One of the most common causes of stress is feeling pressured by a lack of time. The managing of time and the managing of stress go hand in hand. Managing one is necessary to effectively manage the other. Feeling as though you have too much to do and not enough time to do it in can create a significant amount of stress.
Individuals who experience high levels of stress are not only likely to exhibit reduced motivation and productivity, but experience decreased mental health.
Implementing effective time management strategies can significantly improve stress levels.
Successful time management involves completely utilizing every minute of every day in a way that allows one to not only accomplish that which is needed, but also some or all of that which is wanted as well.
The following time management techniques will help you to reduce work related stress and take control of your life.
- Setting Goals: By setting daily, weekly, monthly, yearly, and long-term goals you manage your time better and give yourself the structure and purpose that reduces your stress.
- Use a Planner: When you set and adhere to priorities, you avoid stress and keep pace with the demands of your workload. Whether you use software or plain paper, a daily planner ensures that you are on top of all of your daily work responsibilities.
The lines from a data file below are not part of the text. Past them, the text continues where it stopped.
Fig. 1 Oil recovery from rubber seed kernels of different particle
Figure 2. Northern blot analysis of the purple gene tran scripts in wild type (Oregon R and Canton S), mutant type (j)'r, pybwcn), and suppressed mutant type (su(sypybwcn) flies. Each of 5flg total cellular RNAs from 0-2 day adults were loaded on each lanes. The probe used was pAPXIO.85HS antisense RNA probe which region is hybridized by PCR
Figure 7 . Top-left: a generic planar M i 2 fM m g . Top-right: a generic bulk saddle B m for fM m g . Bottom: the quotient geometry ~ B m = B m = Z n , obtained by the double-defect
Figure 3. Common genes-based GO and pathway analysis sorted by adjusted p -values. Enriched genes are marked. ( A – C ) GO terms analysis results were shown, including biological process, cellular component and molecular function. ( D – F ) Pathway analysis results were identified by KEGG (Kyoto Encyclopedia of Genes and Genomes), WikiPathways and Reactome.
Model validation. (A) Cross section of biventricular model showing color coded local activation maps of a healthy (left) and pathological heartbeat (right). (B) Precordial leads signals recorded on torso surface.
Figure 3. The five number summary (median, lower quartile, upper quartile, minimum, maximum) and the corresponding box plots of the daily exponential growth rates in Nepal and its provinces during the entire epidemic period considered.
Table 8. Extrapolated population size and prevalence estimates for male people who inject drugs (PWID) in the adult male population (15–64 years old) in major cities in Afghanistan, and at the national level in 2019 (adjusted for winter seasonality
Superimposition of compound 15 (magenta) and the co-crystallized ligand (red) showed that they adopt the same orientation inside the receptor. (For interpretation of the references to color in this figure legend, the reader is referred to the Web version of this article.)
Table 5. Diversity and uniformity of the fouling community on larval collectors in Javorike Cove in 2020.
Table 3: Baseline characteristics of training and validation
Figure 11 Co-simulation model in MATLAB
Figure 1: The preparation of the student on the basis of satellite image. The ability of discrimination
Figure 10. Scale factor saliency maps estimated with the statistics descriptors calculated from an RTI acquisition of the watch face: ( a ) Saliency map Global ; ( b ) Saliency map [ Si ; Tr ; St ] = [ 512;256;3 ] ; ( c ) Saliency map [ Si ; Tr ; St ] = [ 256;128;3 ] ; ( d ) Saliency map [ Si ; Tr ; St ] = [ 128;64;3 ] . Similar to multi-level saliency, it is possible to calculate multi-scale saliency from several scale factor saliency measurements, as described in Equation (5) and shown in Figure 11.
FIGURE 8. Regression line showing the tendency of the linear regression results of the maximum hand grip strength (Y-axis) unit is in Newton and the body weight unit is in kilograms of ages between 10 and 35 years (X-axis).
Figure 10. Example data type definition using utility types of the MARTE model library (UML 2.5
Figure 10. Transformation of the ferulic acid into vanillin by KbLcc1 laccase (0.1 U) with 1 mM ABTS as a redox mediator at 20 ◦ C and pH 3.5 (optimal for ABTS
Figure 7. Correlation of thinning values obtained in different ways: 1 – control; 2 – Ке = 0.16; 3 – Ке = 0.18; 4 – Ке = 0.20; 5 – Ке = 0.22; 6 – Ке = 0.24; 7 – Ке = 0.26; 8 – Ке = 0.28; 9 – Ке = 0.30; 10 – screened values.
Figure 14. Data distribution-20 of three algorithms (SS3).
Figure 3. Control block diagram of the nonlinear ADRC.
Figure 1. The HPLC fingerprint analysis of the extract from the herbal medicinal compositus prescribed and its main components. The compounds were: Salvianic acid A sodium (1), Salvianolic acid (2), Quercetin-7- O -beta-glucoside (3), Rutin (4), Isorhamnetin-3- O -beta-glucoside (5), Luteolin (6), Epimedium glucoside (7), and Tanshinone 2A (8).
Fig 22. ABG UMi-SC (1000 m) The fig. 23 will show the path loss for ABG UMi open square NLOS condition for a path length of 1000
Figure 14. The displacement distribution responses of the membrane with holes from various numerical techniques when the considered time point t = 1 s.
Since this commits you to a written schedule, you will be less likely to resort to procrastination.
- Use a Checklist: Spend a little time at the beginning of each week making a list of what you need to get done. Prioritize items of high importance at the top. Review your to do list every day and check off items as you complete them. This will give you a sense of accomplishment.
- Include Time for Yourself: Your health and well-being should not be compromised. Make sure you allow time for good meals, exercise, friends/family and most importantly, sleep. Learning that it’s ok to say “no” when you already have a full plate will greatly reduce symptoms of stress.